Romulo Larrea : Suivre la danse, et le chef
Musique

Romulo Larrea : Suivre la danse, et le chef

Romulo Larrea est devenu un ambassadeur du tango au Québec. Son ensemble et lui semblent au sommet de leur art, et même New York leur ouvre ses portes. Le chef est en feu.

S’attaquer à l’histoire du tango n’est pas une mince affaire. Caractérisé par la danse et marqué par des figures emblématiques comme le chanteur Carlos Gardel et le chef d’orchestre Aníbal Troilo, ce style musical a connu son lot de mutations au courant du siècle dernier avec Astor Piazzolla, connu de tous. Le bandonéoniste Romulo Larrea et son ensemble ont mis la main à la pâte pour nous concocter une rétrospective audacieuse.
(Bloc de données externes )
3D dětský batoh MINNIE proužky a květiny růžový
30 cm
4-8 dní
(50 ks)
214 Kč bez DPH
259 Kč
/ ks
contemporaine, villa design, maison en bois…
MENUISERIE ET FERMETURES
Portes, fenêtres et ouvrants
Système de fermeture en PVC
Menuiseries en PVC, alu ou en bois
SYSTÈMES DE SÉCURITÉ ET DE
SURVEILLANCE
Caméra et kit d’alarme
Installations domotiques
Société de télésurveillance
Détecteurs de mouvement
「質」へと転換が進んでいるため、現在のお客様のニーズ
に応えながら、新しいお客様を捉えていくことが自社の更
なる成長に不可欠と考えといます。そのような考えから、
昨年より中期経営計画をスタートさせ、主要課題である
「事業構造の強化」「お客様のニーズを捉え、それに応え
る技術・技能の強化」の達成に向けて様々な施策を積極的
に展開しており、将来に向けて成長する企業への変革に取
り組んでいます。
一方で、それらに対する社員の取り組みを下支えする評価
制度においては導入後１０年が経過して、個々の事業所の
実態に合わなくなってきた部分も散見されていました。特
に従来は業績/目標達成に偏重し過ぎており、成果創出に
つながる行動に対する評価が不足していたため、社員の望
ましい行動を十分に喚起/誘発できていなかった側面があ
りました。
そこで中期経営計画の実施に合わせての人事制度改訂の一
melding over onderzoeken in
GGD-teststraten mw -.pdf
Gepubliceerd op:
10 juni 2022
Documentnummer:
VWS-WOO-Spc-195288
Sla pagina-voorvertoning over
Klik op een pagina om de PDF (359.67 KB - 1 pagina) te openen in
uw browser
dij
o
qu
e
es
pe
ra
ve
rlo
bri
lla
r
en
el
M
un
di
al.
Quinze disques au total qui ont jalonné la direction artistique de l’orchestre au courant des 20 dernières années.

Après ce périple musical, Larrea se montre aujourd’hui toujours aussi passionné du tango, sa vocation. Né à Montevideo, capitale de l’Uruguay, où il a commencé sa carrière de musicien, il constate à quel point son orchestre a fait du chemin depuis sa création dans les années 80. "On garde en mémoire d’où on vient et à quel point on n’avait rien, constate-t-il. Maintenant, cet ensemble créé au Québec est invité à Broadway pour faire une création au Town Hall Theatre!"

"Tu sais, je ne me plains pas! ajoute-t-il. J’ai connu Astor Piazzolla quand j’étais étudiant. J’ai constaté à quel point il a eu la vie difficile à Buenos Aires. C’est incroyable le nombre d’épreuves qu’il a vécues! J’ai encore des originaux de Piazzolla chez moi. C’est très précieux, car ces partitions témoignent des conditions de travail du compositeur. Il utilisait des partitions usagées qu’un ami copiste au Philharmonique de Buenos Aires récupérait pour lui. Astor Piazzolla n’avait pas de moyens et il nous a laissé une oeuvre incroyable!"

Avec son nouveau spectacle Pleins feux sur le tango, qu’il donne en compagnie de sa fille Verónica Larc (chant et guitare) et de trois couples de danseurs professionnels, le chef d’orchestre a le sentiment de nous montrer son ensemble au sommet de son art. Une entreprise presque familiale, dont il guide l’évolution avec rigueur. "Il y a un mot très puissant qui définit notre marketing: tango, indique-t-il. Mais on ne veut pas que les gens soient devant un cliché. Ce public doit être ouvert au dépaysement. Il y a certains solistes, issus de la musique classique, qui pensent que le tango, c’est une joke! Ceux-là, je ne veux pas les connaître. Ceux avec qui je travaille, ils constatent rapidement qu’il n’y a pas de place pour l’improvisation. Cette musique, elle doit surprendre le public, pas moi! Les arrangements que je fais ne laissent pas de place aux solistes qui veulent parader en solo."

Ce fin arrangeur, qui cultive aussi le rêve de faire un opéra en tango (tel que l’imaginait Piazzolla), est un puriste. Pour lui, cet art est un ensemble de composantes qu’il faut manipuler avec soin. "Le tango, c’est un tableau. On doit faire un exercice de synthèse très pointu. En quatre minutes, on se retrouve parfois avec cinq variations différentes sur un même thème! Et on compose avec des danseurs qui, eux, donnent au public une vision humaine de cette musique. En tant que musiciens, nous devons être honorés de jouer pour ces danseurs."